Google is very smart about mobile devices. On a PDA or a cell phone, the Google search experience has been, for quite a while, very different than it is on a full-size screen. Google even parses Web pages it links to and tries to repackage them in a mobile-friendly way. (To force the Google mobile version, go to www.google.com/m.)

Gmail, though, has not been a great experience on mobile devices. But today Google is releasing a mobile Java Gmail application for cell phones that makes using your Gmail account much easier [news story]. The new app, which will be preloaded onto some new Sprint phones or available for download for anyone else who has a Java-capable phone here, is a very good mobile version of the Gmail Web app. The app gives Gmail its own custom menu system, which is much easier to navigate than a Web-based app would be on a cell phone. Gmail's message threading also shows up clearly, and the site displays attachments (such as photos, Word documents) in the app. One snag: In my tests on the phone Google sent me to try the product, links to documents on Google Docs and Spreadsheets did not work. Oops. (A new WAP version of the reader is available, too, which I have not tried.)

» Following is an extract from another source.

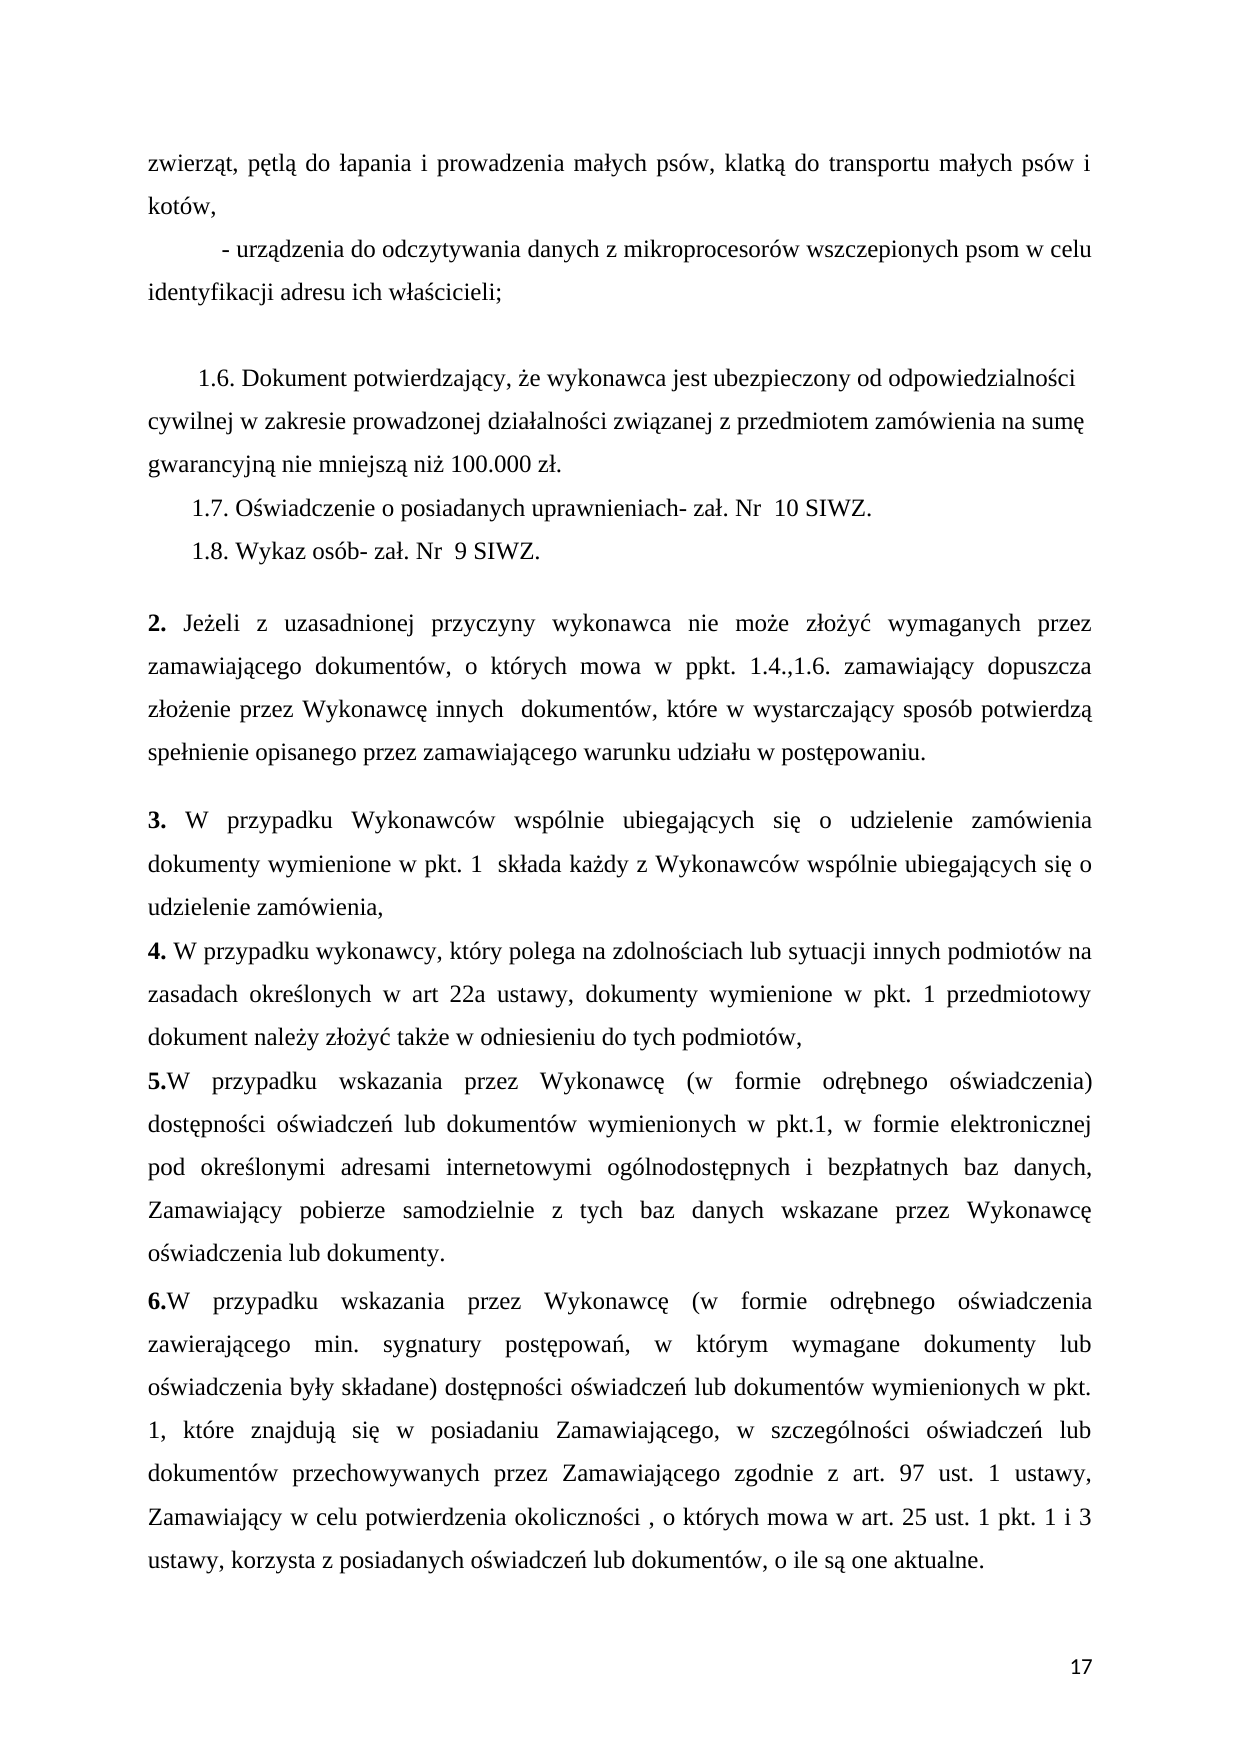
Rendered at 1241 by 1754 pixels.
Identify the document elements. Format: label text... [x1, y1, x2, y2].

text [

In related news, Google's new RSS reader also now has a mobile interface. It's a subtly different application from the full-size Web version of Google Reader. In the mobile app, you're presented first with your "reading list," the nine most recent stories to come into your feeds. You can select one by pressing its number (1 to 9; or 0 for the next nine), and, as with Google.com on a mobile, you'll get a special lightweight display of the story instead of the fully loaded page. You can also select a feed to read or search through your tags, but the cell phone interface is better suited to the task of skimming feeds.

Google clearly recognizes that when you're using its services on a mobile device, you probably want not just a different user interface, but different content as well. These are good mobile apps.